WHAT IS EXPECTED:
Report back every line in the data that includes the string "lines".

INFORMATION PROVIDED:
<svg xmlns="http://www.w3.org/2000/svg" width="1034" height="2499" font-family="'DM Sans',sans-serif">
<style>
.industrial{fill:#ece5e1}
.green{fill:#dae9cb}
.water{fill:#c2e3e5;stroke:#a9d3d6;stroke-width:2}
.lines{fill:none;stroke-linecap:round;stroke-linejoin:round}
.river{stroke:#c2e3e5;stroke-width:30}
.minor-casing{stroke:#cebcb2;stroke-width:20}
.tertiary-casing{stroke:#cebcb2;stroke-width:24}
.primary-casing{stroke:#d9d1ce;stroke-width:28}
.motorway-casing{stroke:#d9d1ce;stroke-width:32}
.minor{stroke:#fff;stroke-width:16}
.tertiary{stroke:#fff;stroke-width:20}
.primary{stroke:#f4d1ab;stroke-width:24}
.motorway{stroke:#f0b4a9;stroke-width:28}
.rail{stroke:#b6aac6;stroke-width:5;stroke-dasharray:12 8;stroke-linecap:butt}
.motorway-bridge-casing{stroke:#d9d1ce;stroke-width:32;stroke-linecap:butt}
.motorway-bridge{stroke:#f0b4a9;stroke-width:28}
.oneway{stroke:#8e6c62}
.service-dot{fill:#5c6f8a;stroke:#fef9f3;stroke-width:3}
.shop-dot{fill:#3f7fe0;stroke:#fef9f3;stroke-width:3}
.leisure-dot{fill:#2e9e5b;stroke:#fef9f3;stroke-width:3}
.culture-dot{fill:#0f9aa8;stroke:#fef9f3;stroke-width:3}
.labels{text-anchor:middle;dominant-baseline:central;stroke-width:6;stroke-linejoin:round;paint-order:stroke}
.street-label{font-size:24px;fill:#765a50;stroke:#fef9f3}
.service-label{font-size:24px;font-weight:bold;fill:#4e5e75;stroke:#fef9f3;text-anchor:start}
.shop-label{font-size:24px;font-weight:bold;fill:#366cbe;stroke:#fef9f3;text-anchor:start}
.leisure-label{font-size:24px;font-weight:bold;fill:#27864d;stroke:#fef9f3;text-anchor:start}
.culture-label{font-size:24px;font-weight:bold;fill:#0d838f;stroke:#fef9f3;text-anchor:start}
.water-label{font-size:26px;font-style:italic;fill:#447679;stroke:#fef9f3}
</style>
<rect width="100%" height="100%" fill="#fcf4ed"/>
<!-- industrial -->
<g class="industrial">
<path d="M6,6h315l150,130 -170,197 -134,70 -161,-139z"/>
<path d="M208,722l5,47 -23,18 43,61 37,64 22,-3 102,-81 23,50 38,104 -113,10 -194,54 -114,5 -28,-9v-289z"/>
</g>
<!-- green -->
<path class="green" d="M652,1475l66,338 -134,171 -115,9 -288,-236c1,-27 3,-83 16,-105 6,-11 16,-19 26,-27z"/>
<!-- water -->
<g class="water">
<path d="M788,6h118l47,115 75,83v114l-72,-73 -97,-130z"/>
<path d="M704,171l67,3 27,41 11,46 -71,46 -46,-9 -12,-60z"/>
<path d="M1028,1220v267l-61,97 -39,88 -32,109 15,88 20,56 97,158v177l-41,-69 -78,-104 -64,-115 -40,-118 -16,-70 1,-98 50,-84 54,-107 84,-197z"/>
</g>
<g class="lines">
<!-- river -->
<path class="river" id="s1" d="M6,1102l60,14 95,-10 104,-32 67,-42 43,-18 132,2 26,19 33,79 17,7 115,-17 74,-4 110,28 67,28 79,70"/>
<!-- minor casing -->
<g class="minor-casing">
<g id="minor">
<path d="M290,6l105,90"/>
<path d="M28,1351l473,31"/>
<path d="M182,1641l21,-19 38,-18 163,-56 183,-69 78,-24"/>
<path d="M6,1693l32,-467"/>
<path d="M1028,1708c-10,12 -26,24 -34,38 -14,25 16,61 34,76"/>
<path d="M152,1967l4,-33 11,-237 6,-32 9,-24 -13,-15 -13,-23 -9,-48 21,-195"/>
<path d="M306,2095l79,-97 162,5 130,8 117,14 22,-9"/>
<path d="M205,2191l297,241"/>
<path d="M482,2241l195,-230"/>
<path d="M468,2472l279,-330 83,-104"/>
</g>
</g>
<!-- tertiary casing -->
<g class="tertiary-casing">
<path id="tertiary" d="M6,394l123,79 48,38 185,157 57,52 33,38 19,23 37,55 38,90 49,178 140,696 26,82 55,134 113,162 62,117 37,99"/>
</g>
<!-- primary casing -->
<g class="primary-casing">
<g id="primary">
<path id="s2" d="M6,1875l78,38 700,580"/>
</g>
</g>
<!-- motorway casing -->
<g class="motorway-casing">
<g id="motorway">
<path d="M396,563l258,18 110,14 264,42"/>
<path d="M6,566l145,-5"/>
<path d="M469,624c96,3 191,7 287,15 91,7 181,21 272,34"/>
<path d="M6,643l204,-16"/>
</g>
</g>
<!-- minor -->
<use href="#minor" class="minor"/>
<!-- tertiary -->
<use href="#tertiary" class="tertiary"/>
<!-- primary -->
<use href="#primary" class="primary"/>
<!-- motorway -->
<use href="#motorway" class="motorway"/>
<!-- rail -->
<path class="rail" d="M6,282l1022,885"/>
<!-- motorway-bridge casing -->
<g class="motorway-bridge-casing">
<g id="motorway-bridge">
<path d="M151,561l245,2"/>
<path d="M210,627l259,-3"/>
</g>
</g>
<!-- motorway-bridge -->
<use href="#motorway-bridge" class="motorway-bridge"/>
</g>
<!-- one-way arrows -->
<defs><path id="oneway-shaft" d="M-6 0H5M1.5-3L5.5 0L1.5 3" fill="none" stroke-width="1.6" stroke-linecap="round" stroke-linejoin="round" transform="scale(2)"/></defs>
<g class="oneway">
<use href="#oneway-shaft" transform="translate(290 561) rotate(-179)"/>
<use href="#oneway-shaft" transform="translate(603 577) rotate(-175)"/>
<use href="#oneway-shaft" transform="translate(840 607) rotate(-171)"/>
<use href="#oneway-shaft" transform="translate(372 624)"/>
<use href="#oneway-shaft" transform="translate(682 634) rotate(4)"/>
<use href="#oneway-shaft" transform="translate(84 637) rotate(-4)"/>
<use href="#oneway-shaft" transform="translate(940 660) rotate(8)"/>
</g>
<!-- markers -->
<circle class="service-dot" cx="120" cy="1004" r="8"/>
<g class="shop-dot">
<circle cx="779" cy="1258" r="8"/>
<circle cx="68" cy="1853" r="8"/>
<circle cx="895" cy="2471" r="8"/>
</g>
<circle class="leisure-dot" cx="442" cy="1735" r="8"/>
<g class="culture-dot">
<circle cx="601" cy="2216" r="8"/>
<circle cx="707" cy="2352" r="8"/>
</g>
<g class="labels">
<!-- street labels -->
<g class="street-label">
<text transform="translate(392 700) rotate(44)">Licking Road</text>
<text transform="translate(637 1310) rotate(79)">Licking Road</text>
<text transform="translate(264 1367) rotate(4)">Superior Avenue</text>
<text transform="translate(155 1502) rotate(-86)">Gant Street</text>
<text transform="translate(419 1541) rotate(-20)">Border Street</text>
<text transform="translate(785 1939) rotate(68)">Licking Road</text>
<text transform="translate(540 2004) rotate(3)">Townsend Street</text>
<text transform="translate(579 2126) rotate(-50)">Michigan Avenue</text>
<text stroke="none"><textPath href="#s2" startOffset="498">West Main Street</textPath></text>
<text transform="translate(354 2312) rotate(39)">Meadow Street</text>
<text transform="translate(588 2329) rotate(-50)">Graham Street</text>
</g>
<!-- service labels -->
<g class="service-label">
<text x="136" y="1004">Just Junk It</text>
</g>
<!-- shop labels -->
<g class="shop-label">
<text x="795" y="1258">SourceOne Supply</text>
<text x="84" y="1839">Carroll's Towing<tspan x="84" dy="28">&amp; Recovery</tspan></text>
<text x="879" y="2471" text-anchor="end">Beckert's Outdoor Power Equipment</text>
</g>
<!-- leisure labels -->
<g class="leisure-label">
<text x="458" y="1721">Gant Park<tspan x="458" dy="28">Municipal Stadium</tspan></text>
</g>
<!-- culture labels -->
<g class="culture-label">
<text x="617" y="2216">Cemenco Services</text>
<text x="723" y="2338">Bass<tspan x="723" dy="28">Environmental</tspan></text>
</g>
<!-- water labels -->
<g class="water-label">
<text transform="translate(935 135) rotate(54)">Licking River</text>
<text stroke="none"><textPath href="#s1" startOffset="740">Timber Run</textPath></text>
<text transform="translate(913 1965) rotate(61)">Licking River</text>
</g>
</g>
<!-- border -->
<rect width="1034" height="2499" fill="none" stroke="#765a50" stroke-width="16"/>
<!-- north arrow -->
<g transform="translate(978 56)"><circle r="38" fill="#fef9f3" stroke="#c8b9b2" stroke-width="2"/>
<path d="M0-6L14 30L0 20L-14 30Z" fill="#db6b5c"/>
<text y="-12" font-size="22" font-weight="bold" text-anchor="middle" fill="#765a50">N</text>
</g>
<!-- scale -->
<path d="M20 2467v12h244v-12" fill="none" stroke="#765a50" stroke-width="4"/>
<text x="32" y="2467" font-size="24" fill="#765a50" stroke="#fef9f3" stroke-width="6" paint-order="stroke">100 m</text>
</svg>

RESPONSE TO THIS EXERCISE:
.lines{fill:none;stroke-linecap:round;stroke-linejoin:round}
<g class="lines">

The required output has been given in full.